Segment Start: Information

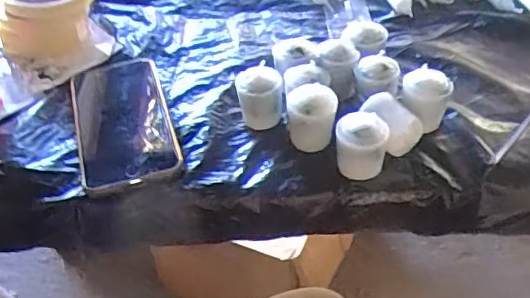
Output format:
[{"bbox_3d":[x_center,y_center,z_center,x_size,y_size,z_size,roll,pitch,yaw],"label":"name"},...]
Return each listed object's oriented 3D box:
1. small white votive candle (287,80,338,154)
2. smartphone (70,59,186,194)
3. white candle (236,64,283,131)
[{"bbox_3d":[0.039,-0.024,0.461,0.038,0.047,0.036,0,44,6],"label":"small white votive candle"},{"bbox_3d":[-0.125,-0.026,0.493,0.080,0.009,0.154,-16,45,-10],"label":"smartphone"},{"bbox_3d":[-0.004,-0.041,0.478,0.036,0.047,0.030,-2,44,4],"label":"white candle"}]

Segment End: Information

Every record above must be copied exactly; none of the pictures belong in the copy.

Output format:
[{"bbox_3d":[x_center,y_center,z_center,x_size,y_size,z_size,roll,pitch,yaw],"label":"name"},...]
Return each listed object's oriented 3D box:
1. small white votive candle (287,80,338,154)
2. smartphone (70,59,186,194)
3. white candle (236,64,283,131)
[{"bbox_3d":[0.039,-0.024,0.461,0.038,0.047,0.036,0,44,6],"label":"small white votive candle"},{"bbox_3d":[-0.125,-0.026,0.493,0.080,0.009,0.154,-16,45,-10],"label":"smartphone"},{"bbox_3d":[-0.004,-0.041,0.478,0.036,0.047,0.030,-2,44,4],"label":"white candle"}]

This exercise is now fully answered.